In genetics, complementary DNA (cDNA) is DNA synthesized from a mature mRNA template in a reaction catalyzed by the enzyme reverse transcriptase and the enzyme DNA polymerase. cDNA is often used to clone eukaryotic genes in prokaryotes. When scientists want to express a specific protein in a cell that does not normally express that protein (i.e., heterologous expression), they will transfer the cDNA that codes for the protein to the recipient cell. cDNA is also produced by retroviruses (such as HIV-1, HIV-2, Simian Immunodeficiency Virus, etc.) which is integrated into its host to create a provirus.

Gel electrophoresis

Gel electrophoresis is a technique used for the separation of deoxyribonucleic acid (DNA), ribonucleic acid (RNA), or protein molecules using an electric field applied to a gel matrix. DNA Gel electrophoresis is usually performed for analytical purposes, often after amplification of DNA via PCR, but may be used as a preparative technique prior to use of other methods such as mass spectrometry, RFLP, PCR, cloning, DNA sequencing, or Southern blotting for further characterization.

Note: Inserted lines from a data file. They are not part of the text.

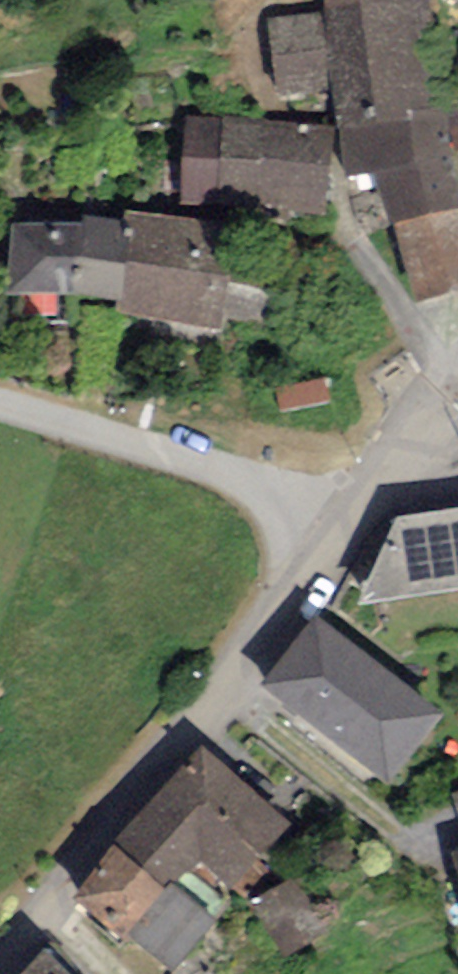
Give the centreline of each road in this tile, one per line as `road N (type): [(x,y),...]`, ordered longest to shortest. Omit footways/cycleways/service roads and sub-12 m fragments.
road 1 (residential): [(5,973),(348,531)]
road 2 (residential): [(348,531),(259,489),(0,404)]
road 3 (residential): [(348,531),(457,365)]

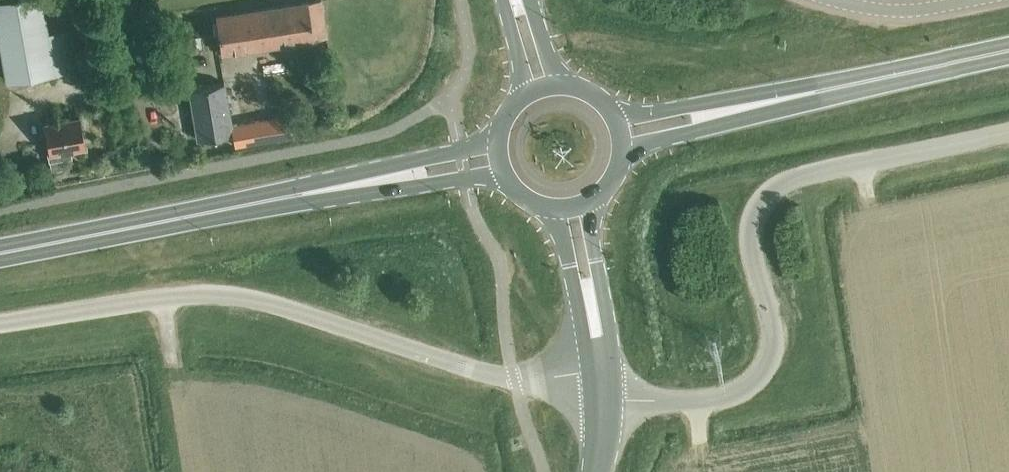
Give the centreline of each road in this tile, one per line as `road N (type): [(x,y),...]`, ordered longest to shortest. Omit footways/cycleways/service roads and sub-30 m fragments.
road 1 (unclassified): [(0,324),(194,295),(238,297),(473,369),(607,396)]
road 2 (unclassified): [(607,396),(713,399),(760,379),(774,339),(749,226),(774,187),(1008,132)]
road 3 (trunk): [(0,256),(496,158)]
road 4 (trunk): [(614,134),(1008,51)]
road 5 (tertiary): [(607,396),(570,207)]
road 6 (unclassified): [(149,148),(126,0)]
road 7 (unclassified): [(834,0),(897,11),(974,0)]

Illumina Methylation Assay

The Illumina Methylation Assay using the Infinium II platform uses "BeadChip" technology to generate a comprehensive genome wide profiling of human DNA methylation. Similar to bisulfite sequencing and pyrosequencing, this method quantifies methylation levels at specific loci within the genome. Although the assay does not encompass the entire human genome, it can measure methylation level at 27,578 CpG dinucloeotides in 14,495 genes.

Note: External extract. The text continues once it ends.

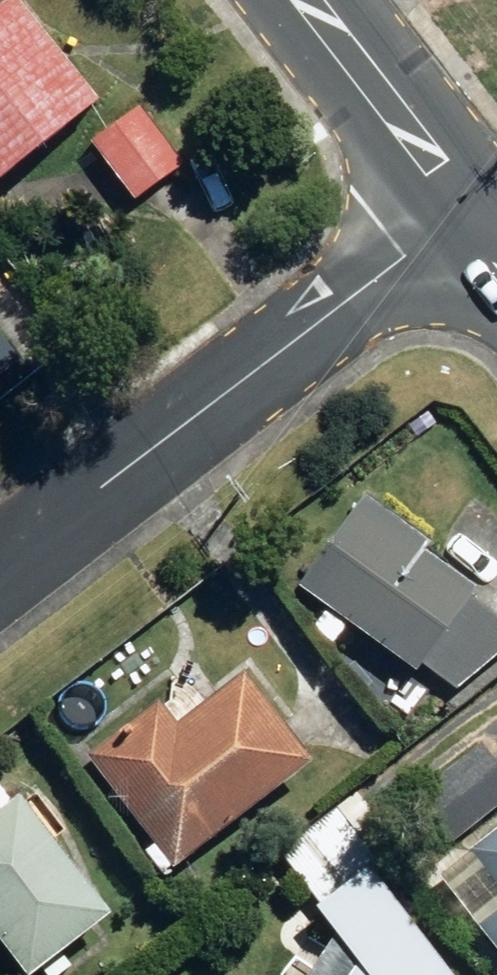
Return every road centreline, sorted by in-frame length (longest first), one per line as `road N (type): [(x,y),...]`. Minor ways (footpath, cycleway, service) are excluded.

Allele Specific Oligonucleotide

Allele specific oligonucleotide (ASO) is a technique that allows detection of single base mutations without the need for PCR or gel electrophoresis. Short (20-25 nucleotides in length), labeled probes are exposed to the non-fragmented target DNA. Hybridization occurs with high specificity due to the short length of the probes and even a single base change will hinder hybridization. The target DNA is then washed and the labeled probes that didn't hybridize are removed. The target DNA is then analyzed for the presence of the probe via radioactivity or fluorescence. In this experiment, as in most molecular biology techniques, a control must be used to ensure successful experimentation. The Illumina Methylation Assay is an example of a method that takes advantage of the ASO technique to measure one base pair differences in sequence.